Observa fijamente eso que dicen es amor y no le apartes la mirada. No importa cuántas veces se transfigure (y en qué se transfigure) es amor. Lo sabrás porque habrás intentado absolutamente todo para hundirlo, ahogarlo, evadirlo… liberarlo… y al final, como una cita eterna, siempre sucederá y renacerá las veces que sean necesarias.

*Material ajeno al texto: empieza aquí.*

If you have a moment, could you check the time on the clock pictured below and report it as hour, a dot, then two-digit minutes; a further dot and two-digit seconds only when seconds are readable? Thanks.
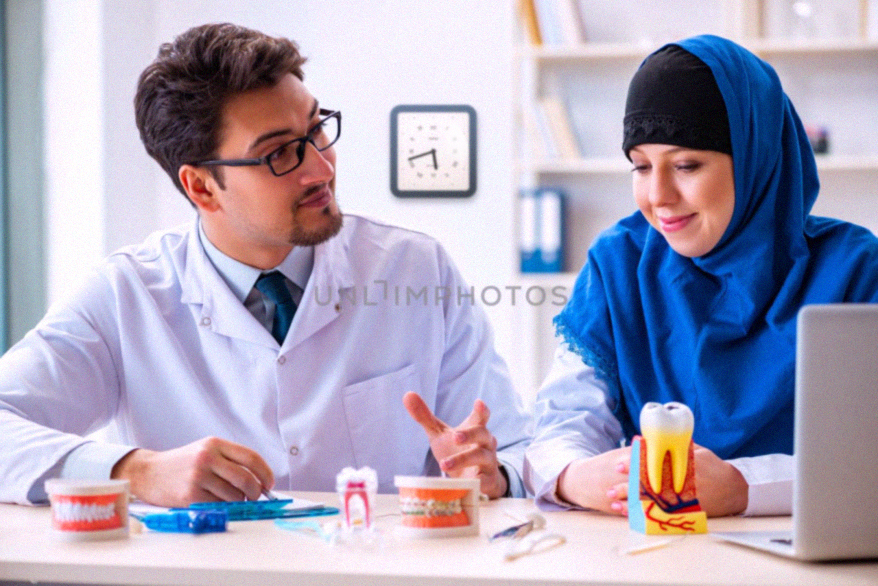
5.42
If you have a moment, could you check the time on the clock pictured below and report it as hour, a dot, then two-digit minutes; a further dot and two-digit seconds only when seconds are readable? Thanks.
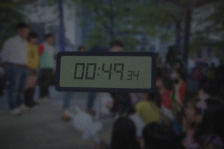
0.49.34
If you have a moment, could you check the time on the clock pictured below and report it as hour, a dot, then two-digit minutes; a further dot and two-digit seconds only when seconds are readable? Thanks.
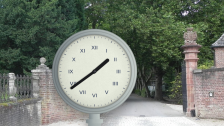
1.39
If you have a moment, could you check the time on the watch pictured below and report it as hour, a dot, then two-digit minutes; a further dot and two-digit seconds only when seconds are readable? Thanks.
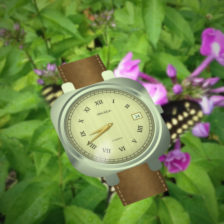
8.41
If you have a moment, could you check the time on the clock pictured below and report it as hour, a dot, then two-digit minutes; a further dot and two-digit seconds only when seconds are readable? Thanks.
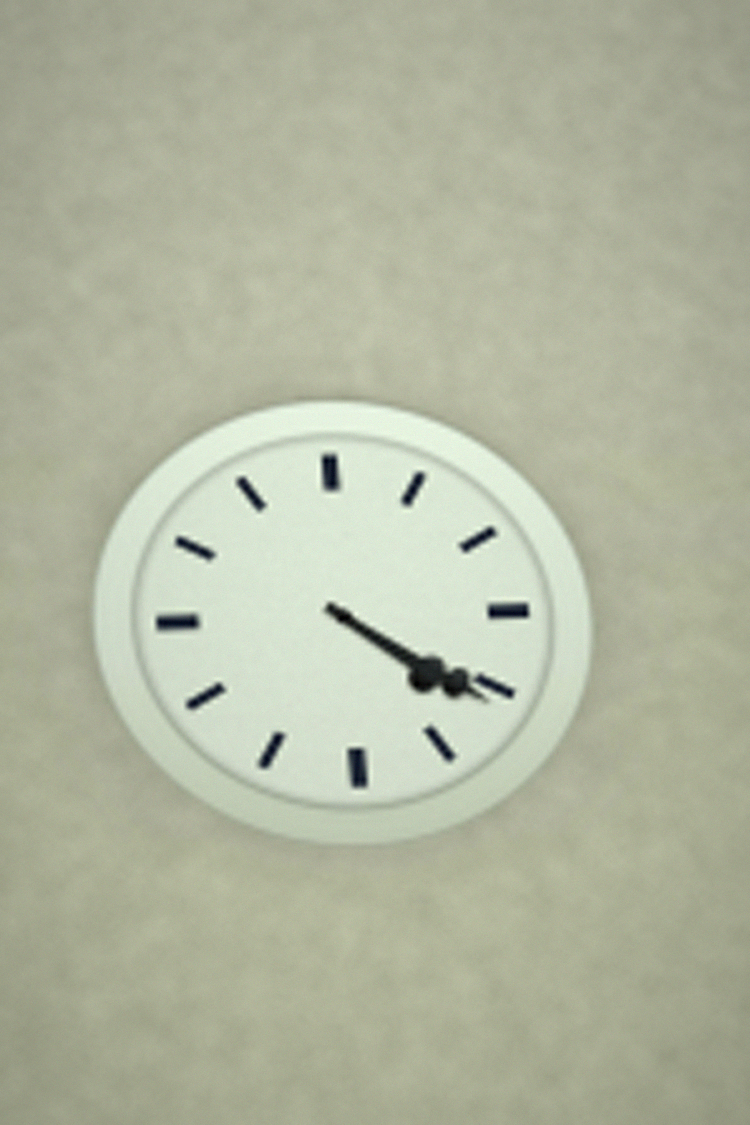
4.21
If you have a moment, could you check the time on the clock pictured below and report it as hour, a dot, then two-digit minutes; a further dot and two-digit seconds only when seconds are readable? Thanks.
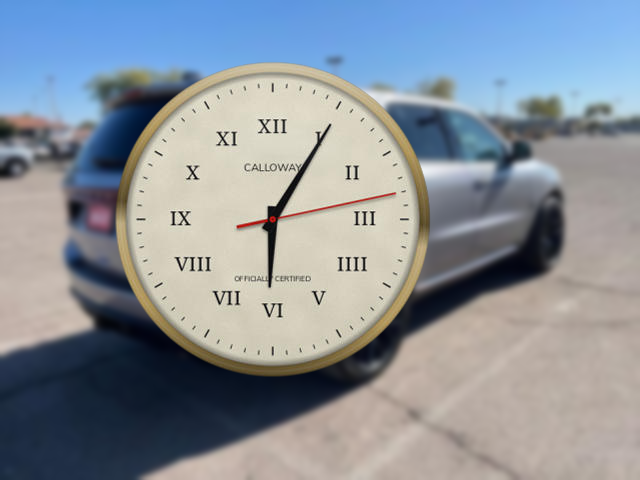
6.05.13
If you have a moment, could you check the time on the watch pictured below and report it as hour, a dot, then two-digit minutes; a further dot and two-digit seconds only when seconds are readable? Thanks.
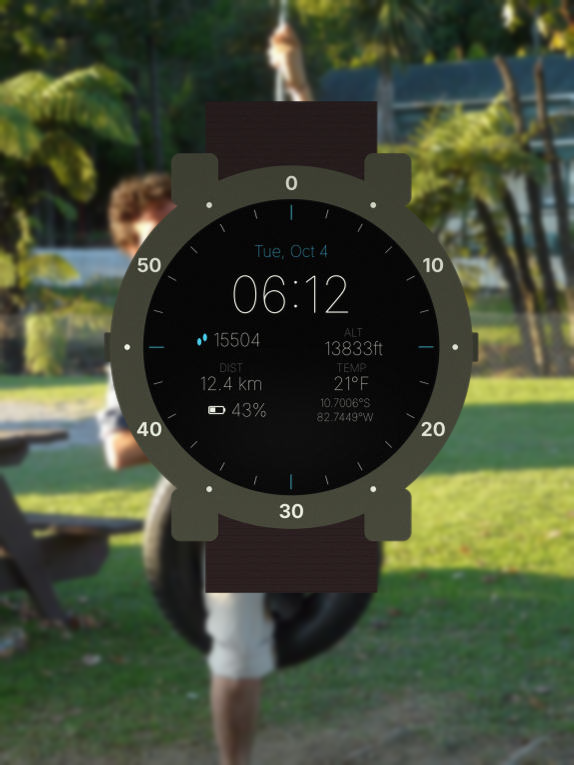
6.12
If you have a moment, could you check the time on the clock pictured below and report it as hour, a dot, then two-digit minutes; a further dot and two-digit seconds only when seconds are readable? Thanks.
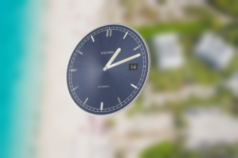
1.12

Cierra los ojos y abre la mente. Deja de apretar los dientes. Relaja tu mandíbula. Sigue respirando. Concéntrate y que tu voz sea firme. No titubees. Enfócate en el camino.

Supera los obstáculos. Uno a uno. Llega. Lógralo.

Abre la puerta y entra.

Deja que la luz entre por cada fisura de tus heridas, besando las sombras, prometiéndolo todo.

Dicen que del tamaño de nuestra sombra es la medida de nuestra luz.

Deja que la luz entre.

Deja que la vida suceda.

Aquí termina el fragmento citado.